In [1]:
import os
import numpy as np
import pandas as pd
import torch
import torch.nn as nn
import math
import atomInSmiles
from torch.utils.data import Dataset, DataLoader
from sklearn.preprocessing import MinMaxScaler, StandardScaler
from sklearn.metrics import r2_score

import sys
sys.path.append('../')
from code_graphs.utility_functions import get_num_parameters , get_data_split_indices, scale_targets
from classes import create_encoded_vector, PositionalEncoding 


import random


Will attempt to gather all the variant in this file then changing if descriptors are used etc by only changing bools instead of having four different files.

In [None]:
useRdkitDescriptors = True
useFingerprints = True

In [2]:

# check if cuda is available
print('cuda available:', torch.cuda.is_available())
device = torch.device('cuda' if torch.cuda.is_available() else 'cpu')
print('device:', "cuda" if torch.cuda.is_available() else "cpu")
if torch.cuda.is_available():
    print('cuda version:', torch.version.cuda)
    print('gpu:', torch.cuda.get_device_name(0))



cuda available: True
device: cuda
cuda version: 11.7
gpu: NVIDIA GeForce GTX 970


In [3]:


df = pd.read_csv("../data/smiles_and_targets.csv")
print(np.shape(df))


mol_descriptor = np.load("../data/mol_descriptors.npy")
mol_fingerprint = np.load("../data/mol_morgan_fingerprints.npy")
print(mol_descriptor.shape)


properties_names = ['A', 'B', 'C', 'mu', 'alfa', 'homo', 'lumo', 'gap', 'R²', 'zpve', 'U0', 'U', 'H', 'G', 'Cv']

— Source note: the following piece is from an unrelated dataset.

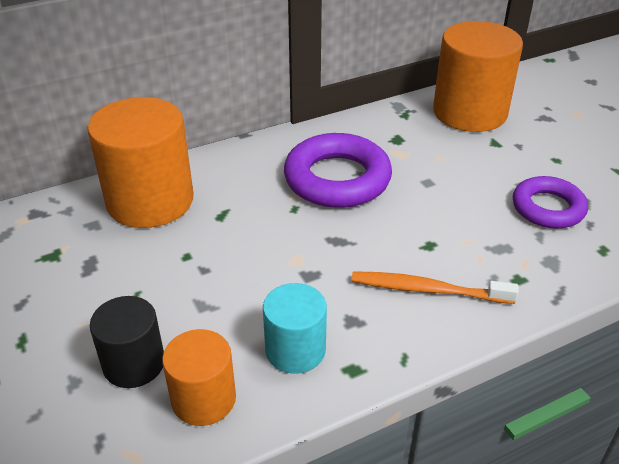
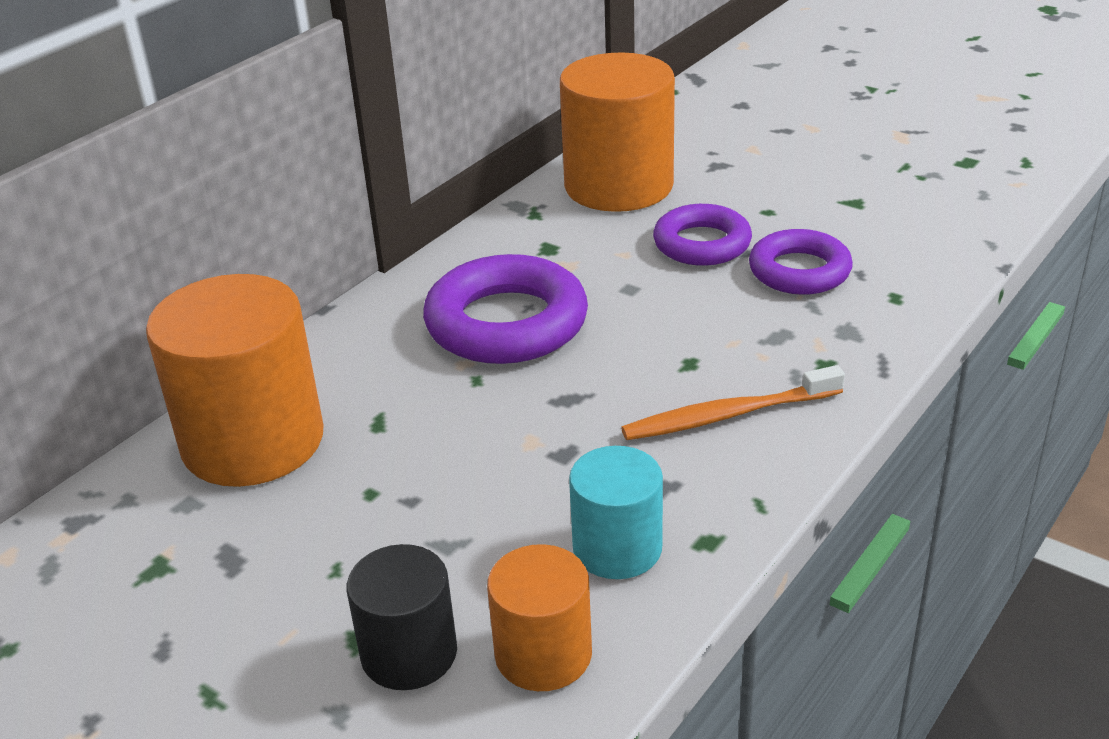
camera: 25 degrees left, 5 degrees down
none -> purple ring [653,204,752,266]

x_smiles = df.smiles.values
targetTensor = df.loc[:, properties_names].values # shape = (n_samples, n_properties)

(132820, 21)
(132820, 179)


In [4]:

tokenList = []
for smile in x_smiles:
    tokenList.append(atomInSmiles.encode(smile).split())
#tokenList is target

# find longest word (max tokens from one smile+1)
maxTokenLength = 0
for token in tokenList:
    if len(token)>maxTokenLength:
        maxTokenLength = len(token)
print('Longest word (max amount of tokens):', maxTokenLength)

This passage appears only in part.